When President Donald Trump returned to office in January 2025, one of his first moves was to oust Gary Gensler, the SEC Chair known for his stringent crackdown on cryptocurrency fraud. Gensler, appointed under Biden, had enforced regulations aggressively, targeting unregistered securities and scams through lawsuits and oversight. Trump's campaign pledge to "fire Gensler on day one" was fulfilled on Inauguration Day, January 20, 2025, when Gensler resigned amid pressure. This shift marked a pivot toward deregulation, with Trump nominating Paul Atkins—a pro-industry figure—as the new SEC Chair, emphasizing innovation over enforcement.
The result? A dramatic loosening of regulatory reins that critics say flung open the doors for scammers. In the year following Gensler's departure, faultcoins—low-utility or hype-driven altcoins—experienced an unprecedented wave of rug pulls, where developers hyped projects, attracted investments, and abruptly abandoned them, draining liquidity and leaving tokens worthless. Enforcement actions dropped sharply: The SEC pursued just 13 crypto cases in 2025, down 60% from 33 the prior year. This lax environment allowed faultcoins to proliferate unchecked, with many launching amid the post-inauguration hype only to rug within months. Like $FLOW
By mid-2025, reports documented a spike in rug pulls, with losses soaring to $17 billion for the year—up from $12 billion in 2024. Faultcoins like meme tokens and speculative projects, which promised quick gains, became emblematic of the era. Investors flocked to them during Bitcoin's surge to $126,000 in October 2025, but as oversight waned, developers exploited the freedom. Within a year, countless faultcoins turned into "dead coins," their values plummeting 99% or more, with no recovery in sight. Illicit flows ballooned to $154 billion, often tied to these rug schemes used by bad actors to evade sanctions or launder funds.

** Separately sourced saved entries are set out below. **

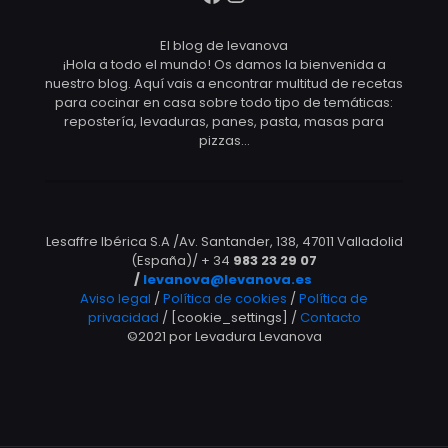
El blog de levanova
¡Hola a todo el mundo! Os damos la bienvenida a
nuestro blog. Aquí vais a encontrar multitud de recetas
para cocinar en casa sobre todo tipo de temáticas:
repostería, levaduras, panes, pasta, masas para
pizzas…
Lesaffre Ibérica S.A /Av. Santander, 138, 47011 Valladolid
(España)/ + 34
983 23 29 07
/
levanova@levanova.es
Aviso legal
/
Política de cookies
/
Política de
privacidad
/ [cookie_settings] /
Contacto
©2021 por Levadura Levanova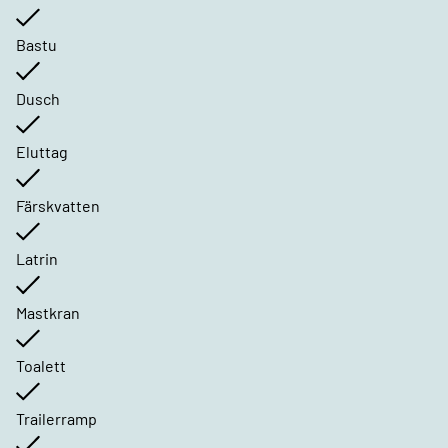
Bastu
Dusch
Eluttag
Färskvatten
Latrin
Mastkran
Toalett
Trailerramp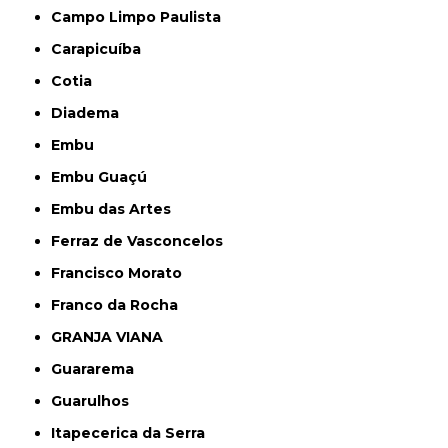
Campo Limpo Paulista
Carapicuíba
Cotia
Diadema
Embu
Embu Guaçú
Embu das Artes
Ferraz de Vasconcelos
Francisco Morato
Franco da Rocha
GRANJA VIANA
Guararema
Guarulhos
Itapecerica da Serra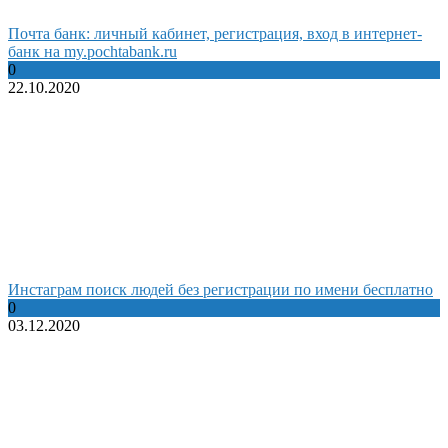
Почта банк: личный кабинет, регистрация, вход в интернет-
банк на my.pochtabank.ru
0
22.10.2020
Инстаграм поиск людей без регистрации по имени бесплатно
0
03.12.2020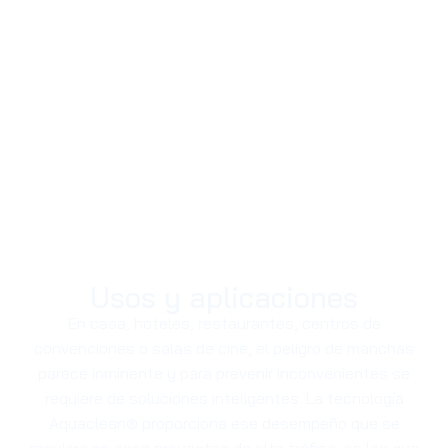
Usos y aplicaciones
En casa, hoteles, restaurantes, centros de
convenciones o salas de cine, el peligro de manchas
parece inminente y para prevenir inconvenientes se
requiere de soluciones inteligentes. La tecnología
Aquaclean® proporciona ese desempeño que se
requiere en esos proyectos de alto tráfico, en los que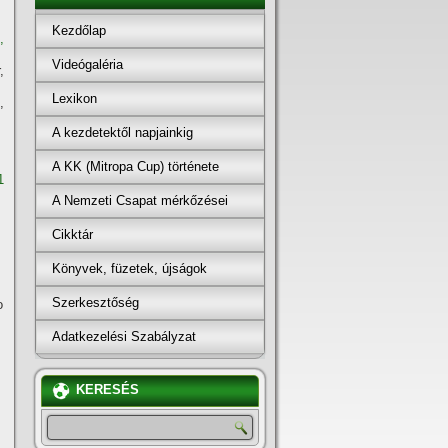
Kezdőlap
,
Videógaléria
,
Lexikon
,
A kezdetektől napjainkig
A KK (Mitropa Cup) története
1
A Nemzeti Csapat mérkőzései
Cikktár
Könyvek, füzetek, újságok
Szerkesztőség
o
Adatkezelési Szabályzat
KERESÉS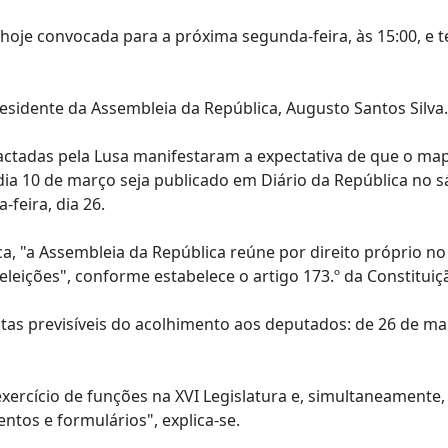
 hoje convocada para a próxima segunda-feira, às 15:00, e t
residente da Assembleia da República, Augusto Santos Silva.
actadas pela Lusa manifestaram a expectativa de que o mapa
 dia 10 de março seja publicado em Diário da República no 
-feira, dia 26.
a, "a Assembleia da República reúne por direito próprio no
leições", conforme estabelece o artigo 173.º da Constituiç
tas previsíveis do acolhimento aos deputados: de 26 de ma
xercício de funções na XVI Legislatura e, simultaneamente,
ntos e formulários", explica-se.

Trump's own involvement fueled the fire: His endorsement of certain tokens, including a family-linked meme coin that pumped billions before crashing, exemplified how the administration's pro-crypto stance enabled rugs. A congressional probe later revealed how deregulation allowed "professionalized corruption," letting faultcoins rug at will without fear of reprisal. Oversight groups lamented that "Trump's SEC let crooks run free," turning 2025 into a graveyard for faultcoins. Like $DOGS
As 2026 dawns amid a crypto winter, the legacy is clear: Firing Gensler didn't just boost innovation—it buried thousands of faultcoins in rugs, leaving investors reeling from a year of unchecked demise.